My poor, sick child wants a peanut butter and jelly. As a parent, the scoop of peanut butter and strawberry jam is synonymous with duty. This is some karmic retribution: I always wanted my pieces cut diagonally in perfect triangles. She wants her two separate slices, spread apart, not touching, eaten one-at-a-time. Such is her way. I cannot object.

Outside, my peppermint plant has sprouted from its slumber. I always pluck at it, then chew a sprig as I pass. It died in the winter, was reborn, and comes again. It will do this beyond me. As I eat the herb, I am connected to the flowerbed constructed by the hands of my grandfather. That was over fifty years ago, and this is Zen.

Speaking of the path, how did I get here? Well, it was the minimalist movement. Yes, I read Goodbye, Things and am well-versed in the “KonMari Method.” Be warned though, while good lessons are to be found in the approach, minimalism only touches the surface of fulfillment. Meditate, walk, read, think, breathe, live: that’s better. Lastly, be wary of the charlatans of “digital minimalism” or “digital detoxes.” Of course, minimize your dependence on technology, but never do something for the sake of increasing “productivity.” Never.

Perhaps it wasn’t strictly minimalism. I owe a lot to Marcus Aurelius’ Meditations and Epictetus.

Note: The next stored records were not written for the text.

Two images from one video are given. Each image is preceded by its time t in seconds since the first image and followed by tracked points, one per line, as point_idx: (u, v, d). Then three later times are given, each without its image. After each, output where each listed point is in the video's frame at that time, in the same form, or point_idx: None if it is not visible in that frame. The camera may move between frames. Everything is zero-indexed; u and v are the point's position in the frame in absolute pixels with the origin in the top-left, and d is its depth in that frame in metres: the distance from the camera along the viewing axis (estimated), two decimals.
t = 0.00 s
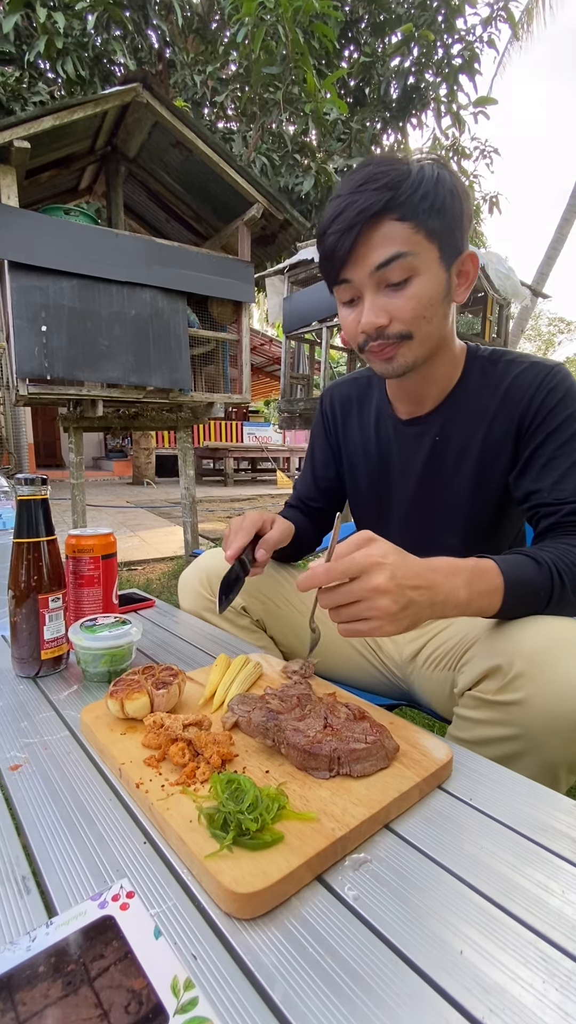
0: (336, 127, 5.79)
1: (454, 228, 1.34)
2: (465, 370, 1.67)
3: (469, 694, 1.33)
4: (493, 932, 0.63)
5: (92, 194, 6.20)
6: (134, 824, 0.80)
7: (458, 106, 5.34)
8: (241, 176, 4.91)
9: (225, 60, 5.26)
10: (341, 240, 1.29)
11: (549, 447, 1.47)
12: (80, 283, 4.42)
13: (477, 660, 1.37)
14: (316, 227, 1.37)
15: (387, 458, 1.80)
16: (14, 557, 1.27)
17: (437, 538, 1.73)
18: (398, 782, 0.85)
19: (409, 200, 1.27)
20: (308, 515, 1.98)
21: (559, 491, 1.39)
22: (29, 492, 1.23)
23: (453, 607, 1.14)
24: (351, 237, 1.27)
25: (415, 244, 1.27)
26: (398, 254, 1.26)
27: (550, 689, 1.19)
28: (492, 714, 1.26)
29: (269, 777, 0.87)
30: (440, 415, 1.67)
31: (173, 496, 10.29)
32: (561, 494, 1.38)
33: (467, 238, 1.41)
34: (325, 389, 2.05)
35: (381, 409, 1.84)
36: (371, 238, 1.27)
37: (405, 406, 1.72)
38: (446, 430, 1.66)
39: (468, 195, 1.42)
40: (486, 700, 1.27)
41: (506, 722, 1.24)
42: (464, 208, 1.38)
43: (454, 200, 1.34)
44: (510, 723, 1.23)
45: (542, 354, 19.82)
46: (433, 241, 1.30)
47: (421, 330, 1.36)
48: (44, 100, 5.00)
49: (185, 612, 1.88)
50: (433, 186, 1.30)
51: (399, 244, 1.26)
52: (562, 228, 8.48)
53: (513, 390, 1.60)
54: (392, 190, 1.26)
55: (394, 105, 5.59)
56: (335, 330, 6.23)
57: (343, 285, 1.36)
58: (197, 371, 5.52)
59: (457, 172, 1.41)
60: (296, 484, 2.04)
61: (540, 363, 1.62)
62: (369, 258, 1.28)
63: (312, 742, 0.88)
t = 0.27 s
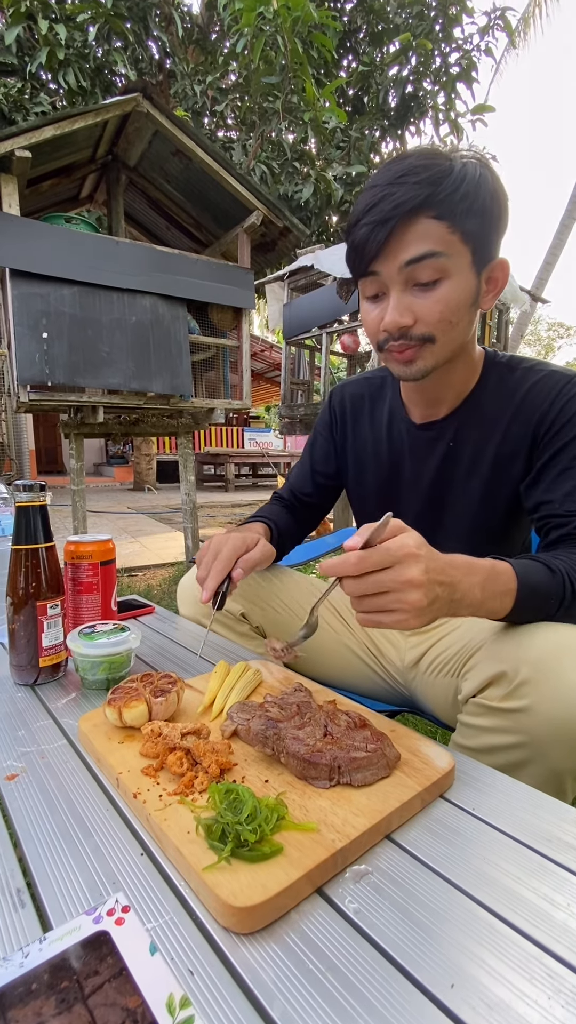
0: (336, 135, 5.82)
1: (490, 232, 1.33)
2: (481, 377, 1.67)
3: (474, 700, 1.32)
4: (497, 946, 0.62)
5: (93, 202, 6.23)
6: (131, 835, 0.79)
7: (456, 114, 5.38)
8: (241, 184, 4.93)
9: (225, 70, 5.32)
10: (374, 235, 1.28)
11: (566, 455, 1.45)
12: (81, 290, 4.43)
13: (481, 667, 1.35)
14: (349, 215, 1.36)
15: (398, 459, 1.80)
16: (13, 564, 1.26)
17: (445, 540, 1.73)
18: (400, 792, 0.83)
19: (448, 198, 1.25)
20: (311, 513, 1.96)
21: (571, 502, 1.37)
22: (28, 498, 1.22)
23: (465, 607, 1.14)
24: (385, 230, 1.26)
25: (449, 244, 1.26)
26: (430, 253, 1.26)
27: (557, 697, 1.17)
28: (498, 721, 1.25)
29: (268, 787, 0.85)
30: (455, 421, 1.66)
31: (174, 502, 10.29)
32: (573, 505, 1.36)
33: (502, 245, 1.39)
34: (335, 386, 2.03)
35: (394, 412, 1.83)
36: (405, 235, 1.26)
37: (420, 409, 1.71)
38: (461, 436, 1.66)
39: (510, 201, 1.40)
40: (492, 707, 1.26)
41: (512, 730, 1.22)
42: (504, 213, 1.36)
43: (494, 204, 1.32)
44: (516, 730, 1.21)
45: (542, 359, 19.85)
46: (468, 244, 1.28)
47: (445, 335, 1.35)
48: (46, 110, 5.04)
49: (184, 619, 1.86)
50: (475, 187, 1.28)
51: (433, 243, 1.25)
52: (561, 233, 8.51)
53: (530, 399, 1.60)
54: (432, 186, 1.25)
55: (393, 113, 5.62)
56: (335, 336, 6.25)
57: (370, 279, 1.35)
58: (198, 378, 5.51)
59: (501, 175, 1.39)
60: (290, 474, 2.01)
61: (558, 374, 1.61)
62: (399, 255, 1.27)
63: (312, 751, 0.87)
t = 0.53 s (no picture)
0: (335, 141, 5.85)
1: (498, 241, 1.32)
2: (483, 384, 1.65)
3: (478, 707, 1.30)
4: (501, 958, 0.61)
5: (93, 208, 6.26)
6: (131, 844, 0.78)
7: (454, 120, 5.40)
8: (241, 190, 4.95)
9: (225, 78, 5.35)
10: (378, 233, 1.26)
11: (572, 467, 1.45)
12: (82, 295, 4.44)
13: (487, 674, 1.34)
14: (353, 212, 1.34)
15: (397, 466, 1.80)
16: (12, 570, 1.25)
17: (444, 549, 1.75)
18: (402, 800, 0.82)
19: (456, 202, 1.24)
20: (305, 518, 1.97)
21: None
22: (27, 504, 1.22)
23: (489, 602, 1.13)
24: (390, 230, 1.24)
25: (454, 249, 1.25)
26: (435, 257, 1.24)
27: (563, 705, 1.17)
28: (504, 729, 1.23)
29: (268, 795, 0.84)
30: (453, 430, 1.65)
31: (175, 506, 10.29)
32: None
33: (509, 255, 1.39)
34: (330, 389, 2.00)
35: (391, 419, 1.82)
36: (410, 236, 1.25)
37: (418, 419, 1.68)
38: (460, 445, 1.65)
39: (520, 211, 1.39)
40: (497, 715, 1.24)
41: (518, 738, 1.21)
42: (513, 222, 1.35)
43: (504, 213, 1.32)
44: (523, 738, 1.20)
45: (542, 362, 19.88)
46: (475, 250, 1.27)
47: (444, 347, 1.34)
48: (47, 118, 5.07)
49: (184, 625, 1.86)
50: (486, 193, 1.27)
51: (438, 246, 1.24)
52: (560, 237, 8.54)
53: (533, 407, 1.59)
54: (440, 188, 1.24)
55: (392, 119, 5.63)
56: (335, 341, 6.26)
57: (370, 279, 1.33)
58: (198, 382, 5.51)
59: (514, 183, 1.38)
60: (279, 477, 2.00)
61: (560, 379, 1.60)
62: (403, 255, 1.26)
63: (313, 758, 0.86)
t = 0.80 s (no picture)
0: (334, 145, 5.87)
1: (487, 247, 1.31)
2: (473, 390, 1.64)
3: (480, 711, 1.30)
4: (506, 961, 0.61)
5: (94, 213, 6.29)
6: (132, 848, 0.78)
7: (453, 124, 5.42)
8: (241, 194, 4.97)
9: (225, 83, 5.37)
10: (360, 236, 1.24)
11: (570, 474, 1.46)
12: (82, 299, 4.45)
13: (488, 679, 1.33)
14: (336, 214, 1.33)
15: (387, 475, 1.78)
16: (13, 572, 1.25)
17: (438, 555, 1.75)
18: (405, 803, 0.82)
19: (442, 206, 1.23)
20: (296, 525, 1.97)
21: None
22: (28, 506, 1.22)
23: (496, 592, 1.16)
24: (373, 234, 1.23)
25: (440, 254, 1.24)
26: (419, 263, 1.23)
27: (564, 709, 1.17)
28: (505, 733, 1.23)
29: (270, 798, 0.84)
30: (444, 438, 1.63)
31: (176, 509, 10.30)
32: None
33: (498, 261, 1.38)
34: (318, 394, 2.01)
35: (381, 426, 1.79)
36: (394, 240, 1.23)
37: (407, 428, 1.66)
38: (451, 453, 1.64)
39: (510, 216, 1.39)
40: (499, 719, 1.24)
41: (520, 743, 1.21)
42: (502, 227, 1.35)
43: (493, 218, 1.31)
44: (524, 743, 1.20)
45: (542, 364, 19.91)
46: (462, 255, 1.27)
47: (429, 358, 1.33)
48: (48, 123, 5.09)
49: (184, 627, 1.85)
50: (473, 198, 1.27)
51: (423, 252, 1.23)
52: (559, 239, 8.56)
53: (525, 412, 1.59)
54: (426, 192, 1.23)
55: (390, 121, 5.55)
56: (336, 343, 6.27)
57: (352, 284, 1.32)
58: (199, 385, 5.52)
59: (505, 187, 1.37)
60: (271, 487, 2.02)
61: (550, 381, 1.61)
62: (386, 260, 1.24)
63: (315, 761, 0.86)
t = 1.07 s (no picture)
0: (334, 147, 5.88)
1: (475, 254, 1.31)
2: (465, 396, 1.64)
3: (481, 715, 1.30)
4: (508, 965, 0.61)
5: (94, 215, 6.30)
6: (134, 851, 0.78)
7: (452, 125, 5.43)
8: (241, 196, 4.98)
9: (224, 85, 5.38)
10: (343, 244, 1.24)
11: (568, 479, 1.47)
12: (83, 302, 4.46)
13: (489, 683, 1.34)
14: (317, 220, 1.32)
15: (380, 481, 1.78)
16: (14, 575, 1.25)
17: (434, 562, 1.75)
18: (407, 806, 0.82)
19: (428, 214, 1.23)
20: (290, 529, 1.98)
21: None
22: (30, 509, 1.21)
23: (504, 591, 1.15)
24: (356, 241, 1.22)
25: (426, 262, 1.24)
26: (403, 272, 1.23)
27: (565, 713, 1.17)
28: (506, 737, 1.23)
29: (272, 802, 0.84)
30: (438, 446, 1.63)
31: (177, 511, 10.30)
32: None
33: (486, 268, 1.38)
34: (310, 398, 2.02)
35: (373, 433, 1.79)
36: (378, 248, 1.23)
37: (400, 436, 1.65)
38: (446, 458, 1.64)
39: (498, 221, 1.39)
40: (500, 723, 1.24)
41: (520, 746, 1.21)
42: (489, 233, 1.35)
43: (480, 225, 1.31)
44: (526, 748, 1.19)
45: (543, 365, 19.91)
46: (449, 263, 1.26)
47: (417, 369, 1.34)
48: (48, 126, 5.10)
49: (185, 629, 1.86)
50: (460, 205, 1.27)
51: (408, 261, 1.22)
52: (559, 239, 8.56)
53: (519, 418, 1.59)
54: (410, 199, 1.22)
55: (390, 124, 5.60)
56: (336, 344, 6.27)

Also, who could forget the Tao Te Ching with which I would have never known the beauty of effortless action: wu wei. But, naturally, it goes beyond ancient tomes. Are we not what we consume? It seems lately (the past two years) I am interested in the slice of life genre and the absurd: Yokohama Kaidashi Kikō, Sound of the Sky, Girls’ Last Tour, March Comes In like a Lion, Kaiba, Words Bubble Up Like Soda Pop, Lu over the Wall, etc. This preoccupation with the mundane, especially the mundane as a vehicle of healing, counters the ruination and disillusionment of this place. Mother Earth, forgive us for we have forsaken thee.

So now, as I read koans and write sloppily and create things, I realize that it is here, the now, that I can do the most good. Forgive me, my daughter is calling, and I’m sure the track is over.